We are also grateful for the assistance of Ms. Favita Dias (Goa University) at the time of our field research in Goa, India. We would like to show our gratitude to Mrs. Bienvenida C. Lacsaman and Mr. Rodolfo A. Lacsamana for helping us in our research in the Philippines as well as to Ms. Sherma Sappari for her kind guidance in Qatar. We are thankful for King Faisal Center for Research and Islamic Studies for facilitating our fieldwork in Saudi Arabia and for the NGOs such as the Migrante International for providing us critical views on the migration issues.

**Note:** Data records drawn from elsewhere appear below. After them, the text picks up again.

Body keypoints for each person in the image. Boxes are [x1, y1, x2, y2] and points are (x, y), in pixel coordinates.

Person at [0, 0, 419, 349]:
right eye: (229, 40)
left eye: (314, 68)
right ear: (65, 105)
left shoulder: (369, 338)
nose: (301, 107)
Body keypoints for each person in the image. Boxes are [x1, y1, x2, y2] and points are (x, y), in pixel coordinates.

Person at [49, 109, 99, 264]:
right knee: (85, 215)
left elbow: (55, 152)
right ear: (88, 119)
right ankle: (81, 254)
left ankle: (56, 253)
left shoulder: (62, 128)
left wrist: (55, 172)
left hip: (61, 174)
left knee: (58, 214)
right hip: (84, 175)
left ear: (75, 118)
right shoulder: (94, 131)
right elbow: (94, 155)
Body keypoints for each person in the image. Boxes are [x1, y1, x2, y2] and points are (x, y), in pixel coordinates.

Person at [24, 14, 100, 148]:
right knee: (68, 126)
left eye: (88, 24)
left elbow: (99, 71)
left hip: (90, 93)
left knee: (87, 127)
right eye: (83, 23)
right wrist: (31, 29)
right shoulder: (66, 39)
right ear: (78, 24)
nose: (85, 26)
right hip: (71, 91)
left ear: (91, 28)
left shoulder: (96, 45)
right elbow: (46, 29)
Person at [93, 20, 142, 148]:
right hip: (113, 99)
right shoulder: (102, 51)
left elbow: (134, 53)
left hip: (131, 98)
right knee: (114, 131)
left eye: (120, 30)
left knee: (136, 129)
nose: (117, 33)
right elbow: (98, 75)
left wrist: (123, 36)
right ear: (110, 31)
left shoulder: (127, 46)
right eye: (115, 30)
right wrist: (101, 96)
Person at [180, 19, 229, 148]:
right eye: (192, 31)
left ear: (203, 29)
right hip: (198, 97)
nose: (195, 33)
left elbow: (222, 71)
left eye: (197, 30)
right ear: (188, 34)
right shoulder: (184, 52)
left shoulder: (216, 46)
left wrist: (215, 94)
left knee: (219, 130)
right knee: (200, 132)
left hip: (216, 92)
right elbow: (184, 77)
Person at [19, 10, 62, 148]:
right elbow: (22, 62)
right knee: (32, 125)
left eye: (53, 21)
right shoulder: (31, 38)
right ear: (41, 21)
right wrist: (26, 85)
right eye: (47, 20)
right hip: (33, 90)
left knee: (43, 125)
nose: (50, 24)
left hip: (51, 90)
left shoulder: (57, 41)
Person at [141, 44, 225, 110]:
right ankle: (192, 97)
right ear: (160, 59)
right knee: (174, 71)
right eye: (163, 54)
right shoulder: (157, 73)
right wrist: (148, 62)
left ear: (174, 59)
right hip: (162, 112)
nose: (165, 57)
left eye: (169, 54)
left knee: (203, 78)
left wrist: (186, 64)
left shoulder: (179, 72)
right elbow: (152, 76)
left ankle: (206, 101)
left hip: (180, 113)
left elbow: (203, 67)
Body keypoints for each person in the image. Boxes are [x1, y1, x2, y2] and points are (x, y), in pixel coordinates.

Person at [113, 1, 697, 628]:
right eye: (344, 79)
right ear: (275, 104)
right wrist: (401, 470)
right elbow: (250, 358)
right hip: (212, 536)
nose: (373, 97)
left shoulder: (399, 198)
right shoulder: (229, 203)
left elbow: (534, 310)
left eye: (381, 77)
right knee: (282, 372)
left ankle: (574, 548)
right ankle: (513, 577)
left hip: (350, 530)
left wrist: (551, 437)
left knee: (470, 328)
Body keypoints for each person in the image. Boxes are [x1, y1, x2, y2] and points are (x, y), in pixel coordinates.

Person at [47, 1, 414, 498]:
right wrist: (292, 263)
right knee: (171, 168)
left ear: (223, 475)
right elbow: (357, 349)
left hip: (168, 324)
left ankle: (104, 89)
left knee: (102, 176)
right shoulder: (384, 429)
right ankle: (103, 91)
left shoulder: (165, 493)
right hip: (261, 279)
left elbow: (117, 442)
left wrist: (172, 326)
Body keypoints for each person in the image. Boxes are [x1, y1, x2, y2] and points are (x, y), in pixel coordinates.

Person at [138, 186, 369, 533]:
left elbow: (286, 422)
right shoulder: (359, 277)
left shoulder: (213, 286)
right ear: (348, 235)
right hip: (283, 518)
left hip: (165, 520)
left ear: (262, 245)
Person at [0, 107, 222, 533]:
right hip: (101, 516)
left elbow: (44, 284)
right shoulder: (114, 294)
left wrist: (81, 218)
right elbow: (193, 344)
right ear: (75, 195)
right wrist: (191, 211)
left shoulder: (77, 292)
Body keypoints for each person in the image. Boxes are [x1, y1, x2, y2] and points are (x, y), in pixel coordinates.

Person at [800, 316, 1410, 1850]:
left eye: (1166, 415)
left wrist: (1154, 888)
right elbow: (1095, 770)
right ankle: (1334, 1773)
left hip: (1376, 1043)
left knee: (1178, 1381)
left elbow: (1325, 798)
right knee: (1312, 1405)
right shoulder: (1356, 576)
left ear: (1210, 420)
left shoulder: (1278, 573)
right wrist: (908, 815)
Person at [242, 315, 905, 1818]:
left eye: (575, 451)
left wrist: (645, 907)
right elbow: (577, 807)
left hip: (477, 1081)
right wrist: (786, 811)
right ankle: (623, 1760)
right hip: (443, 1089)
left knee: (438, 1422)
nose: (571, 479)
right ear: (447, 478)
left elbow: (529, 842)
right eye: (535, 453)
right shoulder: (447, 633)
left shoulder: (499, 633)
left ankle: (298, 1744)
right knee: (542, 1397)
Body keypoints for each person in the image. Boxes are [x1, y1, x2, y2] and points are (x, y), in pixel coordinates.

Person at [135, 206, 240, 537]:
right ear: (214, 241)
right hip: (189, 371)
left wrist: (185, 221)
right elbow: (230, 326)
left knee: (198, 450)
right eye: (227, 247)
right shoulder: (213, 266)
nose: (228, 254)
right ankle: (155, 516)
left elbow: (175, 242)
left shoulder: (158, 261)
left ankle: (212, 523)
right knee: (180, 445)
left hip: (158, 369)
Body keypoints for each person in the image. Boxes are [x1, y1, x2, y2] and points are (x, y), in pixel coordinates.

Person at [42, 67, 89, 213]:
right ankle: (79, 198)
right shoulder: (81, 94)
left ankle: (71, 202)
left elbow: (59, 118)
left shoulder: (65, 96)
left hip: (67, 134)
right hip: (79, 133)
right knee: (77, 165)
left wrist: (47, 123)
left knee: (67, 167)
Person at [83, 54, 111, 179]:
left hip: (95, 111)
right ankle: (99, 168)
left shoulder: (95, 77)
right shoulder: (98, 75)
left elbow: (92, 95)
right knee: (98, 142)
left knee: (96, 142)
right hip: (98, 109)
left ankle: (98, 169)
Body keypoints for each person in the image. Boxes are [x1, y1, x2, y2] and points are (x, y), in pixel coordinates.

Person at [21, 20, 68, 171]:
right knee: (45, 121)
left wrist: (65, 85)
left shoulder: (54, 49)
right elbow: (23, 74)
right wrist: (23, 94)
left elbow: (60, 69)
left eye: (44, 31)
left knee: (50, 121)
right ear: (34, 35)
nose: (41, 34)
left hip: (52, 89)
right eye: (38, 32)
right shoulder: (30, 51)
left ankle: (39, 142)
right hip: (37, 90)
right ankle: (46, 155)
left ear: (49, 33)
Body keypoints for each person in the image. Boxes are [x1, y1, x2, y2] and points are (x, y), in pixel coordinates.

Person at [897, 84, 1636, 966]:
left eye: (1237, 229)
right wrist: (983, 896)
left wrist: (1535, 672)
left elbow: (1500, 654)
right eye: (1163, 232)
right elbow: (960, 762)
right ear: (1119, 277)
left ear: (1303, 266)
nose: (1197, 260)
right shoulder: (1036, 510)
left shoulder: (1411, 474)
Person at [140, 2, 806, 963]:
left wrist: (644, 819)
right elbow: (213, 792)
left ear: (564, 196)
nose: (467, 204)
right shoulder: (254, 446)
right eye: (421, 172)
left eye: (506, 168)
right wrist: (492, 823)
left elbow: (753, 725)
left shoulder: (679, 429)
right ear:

As for the editing process of this book, we would like to thank anonymous reviewers for reading our manuscripts thoroughly and providing us critical but constructive comments. Our gratitude also goes to Ms. Kathryn Wright for her dedicated copy-editing work and Ms. Wendy Logeman, the Brill’s editor, for leading us to the publication. Many thanks also to Professor Emiko Ochiai (Kyoto University) and Dr. Wako Asato (Kyoto University) for kindly let us join the series of The Intimate and the Public in Asian and Global Perspectives of the Brill. We would also like to thank Akashi Shoten for kindly giving us a permission for publishing of this translated and updated version. Also, without the supports by our project office staffs at Kyoto University, Kagawa University, and Rikkyo University, we could not have managed our research project smoothly.

Lastly but not the least, it should be noted that we met a lot of people with various backgrounds in both sending and receiving countries during our ten-years of research projects: not only migrants who stayed and worked at the Arab Gulf states, but also employers, recruitment agents, politicians, government officials, academics, journalists, school teachers and students, NGO staff, as well as the family members who are waiting for their beloved ones to come home, whose names we cannot mention individually due to the limited space and to protect their privacy. Without such encounters through our field studies, this book could not have been published.